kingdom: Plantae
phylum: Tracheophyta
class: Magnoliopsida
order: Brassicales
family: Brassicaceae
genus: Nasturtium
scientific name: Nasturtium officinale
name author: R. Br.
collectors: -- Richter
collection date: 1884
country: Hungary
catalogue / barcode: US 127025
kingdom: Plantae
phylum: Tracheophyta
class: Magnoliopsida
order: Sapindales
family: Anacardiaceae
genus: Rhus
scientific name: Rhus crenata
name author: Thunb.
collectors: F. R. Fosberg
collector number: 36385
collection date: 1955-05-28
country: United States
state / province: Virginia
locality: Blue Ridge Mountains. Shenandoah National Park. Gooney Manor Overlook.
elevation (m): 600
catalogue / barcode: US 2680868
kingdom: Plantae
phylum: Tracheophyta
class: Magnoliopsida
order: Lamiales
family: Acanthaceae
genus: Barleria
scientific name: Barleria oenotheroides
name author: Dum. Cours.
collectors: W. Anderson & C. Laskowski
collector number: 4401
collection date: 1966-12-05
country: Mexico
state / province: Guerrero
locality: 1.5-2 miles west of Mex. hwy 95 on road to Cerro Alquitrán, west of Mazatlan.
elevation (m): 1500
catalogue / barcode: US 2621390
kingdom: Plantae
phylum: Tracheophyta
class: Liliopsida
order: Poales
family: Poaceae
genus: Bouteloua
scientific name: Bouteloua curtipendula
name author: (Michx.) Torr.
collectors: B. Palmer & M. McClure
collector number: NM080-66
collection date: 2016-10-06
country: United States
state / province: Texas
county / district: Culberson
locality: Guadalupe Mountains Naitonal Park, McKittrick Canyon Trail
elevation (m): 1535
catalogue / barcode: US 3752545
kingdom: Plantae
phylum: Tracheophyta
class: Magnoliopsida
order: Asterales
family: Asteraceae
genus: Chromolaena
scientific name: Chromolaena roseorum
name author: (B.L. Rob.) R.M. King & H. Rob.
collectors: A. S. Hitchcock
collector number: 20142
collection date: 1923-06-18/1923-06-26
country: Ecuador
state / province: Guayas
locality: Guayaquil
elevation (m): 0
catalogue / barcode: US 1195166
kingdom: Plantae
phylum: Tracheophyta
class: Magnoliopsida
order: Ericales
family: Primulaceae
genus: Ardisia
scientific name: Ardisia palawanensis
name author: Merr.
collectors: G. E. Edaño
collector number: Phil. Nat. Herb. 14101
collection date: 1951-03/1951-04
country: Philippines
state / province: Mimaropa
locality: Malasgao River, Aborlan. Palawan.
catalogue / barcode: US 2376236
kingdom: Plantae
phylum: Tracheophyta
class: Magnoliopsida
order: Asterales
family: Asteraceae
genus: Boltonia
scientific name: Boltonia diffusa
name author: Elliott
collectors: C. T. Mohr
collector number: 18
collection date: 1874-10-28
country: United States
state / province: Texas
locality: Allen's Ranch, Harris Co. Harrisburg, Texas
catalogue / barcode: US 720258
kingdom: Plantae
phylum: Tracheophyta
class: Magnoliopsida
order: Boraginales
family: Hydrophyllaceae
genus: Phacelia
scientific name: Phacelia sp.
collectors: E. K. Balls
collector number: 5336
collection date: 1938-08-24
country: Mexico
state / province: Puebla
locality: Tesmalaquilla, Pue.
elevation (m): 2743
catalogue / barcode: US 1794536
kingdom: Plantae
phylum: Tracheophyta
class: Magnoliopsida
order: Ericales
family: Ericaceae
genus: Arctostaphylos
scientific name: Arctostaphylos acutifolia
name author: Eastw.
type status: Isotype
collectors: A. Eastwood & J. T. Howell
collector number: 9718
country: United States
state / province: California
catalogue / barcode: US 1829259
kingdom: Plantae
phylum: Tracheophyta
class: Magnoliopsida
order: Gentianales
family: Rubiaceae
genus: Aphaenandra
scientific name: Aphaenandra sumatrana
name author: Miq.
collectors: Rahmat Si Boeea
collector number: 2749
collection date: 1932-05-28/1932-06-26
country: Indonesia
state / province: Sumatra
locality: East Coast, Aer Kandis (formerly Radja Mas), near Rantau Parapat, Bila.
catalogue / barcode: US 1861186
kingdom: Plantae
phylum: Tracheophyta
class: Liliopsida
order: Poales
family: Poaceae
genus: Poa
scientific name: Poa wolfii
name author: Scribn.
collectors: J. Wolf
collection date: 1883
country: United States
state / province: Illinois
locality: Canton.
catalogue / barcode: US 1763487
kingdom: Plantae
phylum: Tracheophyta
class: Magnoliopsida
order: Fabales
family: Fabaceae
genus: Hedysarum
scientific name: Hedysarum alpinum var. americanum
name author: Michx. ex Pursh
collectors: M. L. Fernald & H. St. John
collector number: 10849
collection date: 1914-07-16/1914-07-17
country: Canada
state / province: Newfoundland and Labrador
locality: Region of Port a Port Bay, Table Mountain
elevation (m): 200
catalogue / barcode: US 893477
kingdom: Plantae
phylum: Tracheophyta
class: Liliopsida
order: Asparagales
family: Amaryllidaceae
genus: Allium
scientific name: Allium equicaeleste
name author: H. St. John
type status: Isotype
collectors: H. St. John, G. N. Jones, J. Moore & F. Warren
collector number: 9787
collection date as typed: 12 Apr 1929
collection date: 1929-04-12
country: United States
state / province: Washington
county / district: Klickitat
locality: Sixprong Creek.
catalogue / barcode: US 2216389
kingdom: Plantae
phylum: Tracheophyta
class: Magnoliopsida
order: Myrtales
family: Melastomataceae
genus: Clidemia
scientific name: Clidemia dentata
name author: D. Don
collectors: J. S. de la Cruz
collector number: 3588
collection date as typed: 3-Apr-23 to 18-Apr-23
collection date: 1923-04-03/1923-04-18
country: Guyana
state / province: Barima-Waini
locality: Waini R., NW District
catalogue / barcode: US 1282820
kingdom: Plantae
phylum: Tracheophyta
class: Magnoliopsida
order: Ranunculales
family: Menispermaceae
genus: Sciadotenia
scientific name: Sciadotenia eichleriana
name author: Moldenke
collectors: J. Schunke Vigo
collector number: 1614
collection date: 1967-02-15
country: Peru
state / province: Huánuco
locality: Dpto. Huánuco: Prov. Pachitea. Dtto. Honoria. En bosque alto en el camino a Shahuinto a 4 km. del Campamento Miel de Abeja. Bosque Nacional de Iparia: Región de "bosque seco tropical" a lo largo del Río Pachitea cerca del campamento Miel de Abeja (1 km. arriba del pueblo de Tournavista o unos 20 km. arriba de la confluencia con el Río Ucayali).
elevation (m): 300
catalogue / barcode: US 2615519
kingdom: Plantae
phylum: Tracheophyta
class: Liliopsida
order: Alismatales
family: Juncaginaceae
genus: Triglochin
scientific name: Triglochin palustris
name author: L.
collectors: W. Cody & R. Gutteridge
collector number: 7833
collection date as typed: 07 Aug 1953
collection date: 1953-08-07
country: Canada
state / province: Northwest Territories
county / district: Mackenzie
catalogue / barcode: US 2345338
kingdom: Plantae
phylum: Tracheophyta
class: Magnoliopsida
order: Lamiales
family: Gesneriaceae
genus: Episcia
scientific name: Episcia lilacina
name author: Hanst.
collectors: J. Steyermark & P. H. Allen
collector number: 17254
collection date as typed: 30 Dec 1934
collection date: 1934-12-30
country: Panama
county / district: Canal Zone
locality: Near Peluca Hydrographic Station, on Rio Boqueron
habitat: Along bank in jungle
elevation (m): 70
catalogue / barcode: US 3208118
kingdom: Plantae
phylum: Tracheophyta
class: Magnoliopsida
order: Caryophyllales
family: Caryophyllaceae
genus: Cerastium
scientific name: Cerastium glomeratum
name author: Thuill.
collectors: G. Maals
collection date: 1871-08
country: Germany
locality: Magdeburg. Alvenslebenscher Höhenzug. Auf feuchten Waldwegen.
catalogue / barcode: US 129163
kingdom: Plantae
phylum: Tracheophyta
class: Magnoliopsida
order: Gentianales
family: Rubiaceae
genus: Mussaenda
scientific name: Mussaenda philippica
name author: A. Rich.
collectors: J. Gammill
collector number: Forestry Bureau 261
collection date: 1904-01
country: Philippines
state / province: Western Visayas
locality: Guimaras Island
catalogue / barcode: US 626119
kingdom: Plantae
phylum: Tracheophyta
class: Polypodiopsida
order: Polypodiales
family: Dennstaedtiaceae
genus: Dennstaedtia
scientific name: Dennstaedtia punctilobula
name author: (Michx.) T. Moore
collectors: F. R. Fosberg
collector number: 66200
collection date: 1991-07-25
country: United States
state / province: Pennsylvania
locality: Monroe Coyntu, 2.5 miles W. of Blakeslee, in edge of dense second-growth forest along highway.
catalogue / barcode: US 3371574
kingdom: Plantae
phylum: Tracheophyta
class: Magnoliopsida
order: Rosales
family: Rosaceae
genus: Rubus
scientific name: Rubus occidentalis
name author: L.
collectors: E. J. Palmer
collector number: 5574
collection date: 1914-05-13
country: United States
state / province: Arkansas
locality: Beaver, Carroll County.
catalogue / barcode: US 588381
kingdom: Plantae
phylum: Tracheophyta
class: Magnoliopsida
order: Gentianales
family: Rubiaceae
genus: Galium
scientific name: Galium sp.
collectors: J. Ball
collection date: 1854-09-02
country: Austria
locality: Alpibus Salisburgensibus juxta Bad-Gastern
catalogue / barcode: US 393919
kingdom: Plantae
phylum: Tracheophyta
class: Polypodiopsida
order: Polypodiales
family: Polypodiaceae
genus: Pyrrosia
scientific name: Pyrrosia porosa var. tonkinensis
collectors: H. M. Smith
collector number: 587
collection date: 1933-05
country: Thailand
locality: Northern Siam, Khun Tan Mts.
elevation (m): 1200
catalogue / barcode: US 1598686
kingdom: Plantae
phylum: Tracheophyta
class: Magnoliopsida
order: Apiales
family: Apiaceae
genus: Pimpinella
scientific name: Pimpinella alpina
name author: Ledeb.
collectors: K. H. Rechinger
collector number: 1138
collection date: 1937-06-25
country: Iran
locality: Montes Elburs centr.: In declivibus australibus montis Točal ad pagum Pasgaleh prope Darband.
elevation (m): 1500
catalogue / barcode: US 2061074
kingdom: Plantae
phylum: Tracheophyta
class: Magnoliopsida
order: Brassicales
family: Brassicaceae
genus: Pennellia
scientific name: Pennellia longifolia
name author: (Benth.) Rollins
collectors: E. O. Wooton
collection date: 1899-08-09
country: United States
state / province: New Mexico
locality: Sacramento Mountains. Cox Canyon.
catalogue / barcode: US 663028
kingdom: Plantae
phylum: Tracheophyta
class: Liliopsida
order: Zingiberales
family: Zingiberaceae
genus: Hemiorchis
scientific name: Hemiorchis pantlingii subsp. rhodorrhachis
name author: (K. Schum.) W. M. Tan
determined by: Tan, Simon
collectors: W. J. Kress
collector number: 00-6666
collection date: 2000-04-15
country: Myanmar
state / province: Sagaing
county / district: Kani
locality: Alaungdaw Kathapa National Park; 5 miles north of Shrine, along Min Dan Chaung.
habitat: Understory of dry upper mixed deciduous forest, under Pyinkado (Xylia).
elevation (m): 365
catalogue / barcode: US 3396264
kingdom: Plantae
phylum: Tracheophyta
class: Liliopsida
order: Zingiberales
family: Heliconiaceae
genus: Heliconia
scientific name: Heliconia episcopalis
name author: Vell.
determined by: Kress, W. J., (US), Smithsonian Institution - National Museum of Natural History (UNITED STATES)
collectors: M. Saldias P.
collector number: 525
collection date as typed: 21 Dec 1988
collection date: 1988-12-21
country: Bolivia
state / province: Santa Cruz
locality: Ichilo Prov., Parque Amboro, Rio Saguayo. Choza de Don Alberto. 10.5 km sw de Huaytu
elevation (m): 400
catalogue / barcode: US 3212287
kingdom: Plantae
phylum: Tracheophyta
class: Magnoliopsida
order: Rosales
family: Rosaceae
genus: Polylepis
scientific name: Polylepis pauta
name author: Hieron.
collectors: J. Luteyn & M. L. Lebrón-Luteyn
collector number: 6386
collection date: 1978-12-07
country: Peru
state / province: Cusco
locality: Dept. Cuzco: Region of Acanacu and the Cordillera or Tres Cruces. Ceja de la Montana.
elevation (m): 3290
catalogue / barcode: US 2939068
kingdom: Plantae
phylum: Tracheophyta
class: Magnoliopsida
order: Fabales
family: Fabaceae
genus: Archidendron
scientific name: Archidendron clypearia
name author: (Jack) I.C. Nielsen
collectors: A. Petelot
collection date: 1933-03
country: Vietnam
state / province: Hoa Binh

#### [Short exercise]
Rename "collection date" to "date collected" in the part of the data that opens with the line containing "collectors: J. Gammill" and closes with the line containing "state / province: Pennsylvania", changing nothing else. Give back only those lines.

#### [Solution to this exercise]
collectors: J. Gammill
collector number: Forestry Bureau 261
date collected: 1904-01
country: Philippines
state / province: Western Visayas
locality: Guimaras Island
catalogue / barcode: US 626119
kingdom: Plantae
phylum: Tracheophyta
class: Polypodiopsida
order: Polypodiales
family: Dennstaedtiaceae
genus: Dennstaedtia
scientific name: Dennstaedtia punctilobula
name author: (Michx.) T. Moore
collectors: F. R. Fosberg
collector number: 66200
date collected: 1991-07-25
country: United States
state / province: Pennsylvania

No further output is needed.